> _Required work_:
Reproduce every line of the entries below word for word, keeping the original order and line breaks.

-- Opening Marker --

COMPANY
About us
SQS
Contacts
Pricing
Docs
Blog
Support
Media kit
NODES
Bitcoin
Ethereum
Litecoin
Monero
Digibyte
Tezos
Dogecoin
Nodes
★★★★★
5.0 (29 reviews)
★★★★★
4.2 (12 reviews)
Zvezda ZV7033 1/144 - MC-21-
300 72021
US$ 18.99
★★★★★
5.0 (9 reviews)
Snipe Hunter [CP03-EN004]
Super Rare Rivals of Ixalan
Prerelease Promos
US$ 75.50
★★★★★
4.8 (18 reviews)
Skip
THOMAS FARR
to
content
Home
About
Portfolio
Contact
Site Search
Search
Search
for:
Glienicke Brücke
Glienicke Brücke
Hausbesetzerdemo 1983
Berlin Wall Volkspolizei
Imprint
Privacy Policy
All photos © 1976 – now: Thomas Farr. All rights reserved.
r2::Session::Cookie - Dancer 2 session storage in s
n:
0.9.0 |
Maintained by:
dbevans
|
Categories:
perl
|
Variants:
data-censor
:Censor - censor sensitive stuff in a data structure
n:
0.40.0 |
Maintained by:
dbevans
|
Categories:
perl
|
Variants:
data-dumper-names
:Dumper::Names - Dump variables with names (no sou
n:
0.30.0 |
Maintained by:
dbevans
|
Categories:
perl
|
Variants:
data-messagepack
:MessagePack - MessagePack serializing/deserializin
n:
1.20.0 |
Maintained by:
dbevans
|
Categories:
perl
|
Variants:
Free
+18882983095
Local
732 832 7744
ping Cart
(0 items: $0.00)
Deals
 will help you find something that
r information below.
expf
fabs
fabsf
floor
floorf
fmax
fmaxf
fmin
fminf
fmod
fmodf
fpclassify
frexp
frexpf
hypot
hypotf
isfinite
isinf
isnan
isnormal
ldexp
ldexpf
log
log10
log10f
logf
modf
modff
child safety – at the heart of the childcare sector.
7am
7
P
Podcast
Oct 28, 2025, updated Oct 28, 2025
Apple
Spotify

-- Closing Marker --

> _Solution for this task_:
COMPANY
About us
SQS
Contacts
Pricing
Docs
Blog
Support
Media kit
NODES
Bitcoin
Ethereum
Litecoin
Monero
Digibyte
Tezos
Dogecoin
Nodes
★★★★★
5.0 (29 reviews)
★★★★★
4.2 (12 reviews)
Zvezda ZV7033 1/144 - MC-21-
300 72021
US$ 18.99
★★★★★
5.0 (9 reviews)
Snipe Hunter [CP03-EN004]
Super Rare Rivals of Ixalan
Prerelease Promos
US$ 75.50
★★★★★
4.8 (18 reviews)
Skip
THOMAS FARR
to
content
Home
About
Portfolio
Contact
Site Search
Search
Search
for:
Glienicke Brücke
Glienicke Brücke
Hausbesetzerdemo 1983
Berlin Wall Volkspolizei
Imprint
Privacy Policy
All photos © 1976 – now: Thomas Farr. All rights reserved.
r2::Session::Cookie - Dancer 2 session storage in s
n:
0.9.0 |
Maintained by:
dbevans
|
Categories:
perl
|
Variants:
data-censor
:Censor - censor sensitive stuff in a data structure
n:
0.40.0 |
Maintained by:
dbevans
|
Categories:
perl
|
Variants:
data-dumper-names
:Dumper::Names - Dump variables with names (no sou
n:
0.30.0 |
Maintained by:
dbevans
|
Categories:
perl
|
Variants:
data-messagepack
:MessagePack - MessagePack serializing/deserializin
n:
1.20.0 |
Maintained by:
dbevans
|
Categories:
perl
|
Variants:
Free
+18882983095
Local
732 832 7744
ping Cart
(0 items: $0.00)
Deals
 will help you find something that
r information below.
expf
fabs
fabsf
floor
floorf
fmax
fmaxf
fmin
fminf
fmod
fmodf
fpclassify
frexp
frexpf
hypot
hypotf
isfinite
isinf
isnan
isnormal
ldexp
ldexpf
log
log10
log10f
logf
modf
modff
child safety – at the heart of the childcare sector.
7am
7
P
Podcast
Oct 28, 2025, updated Oct 28, 2025
Apple
Spotify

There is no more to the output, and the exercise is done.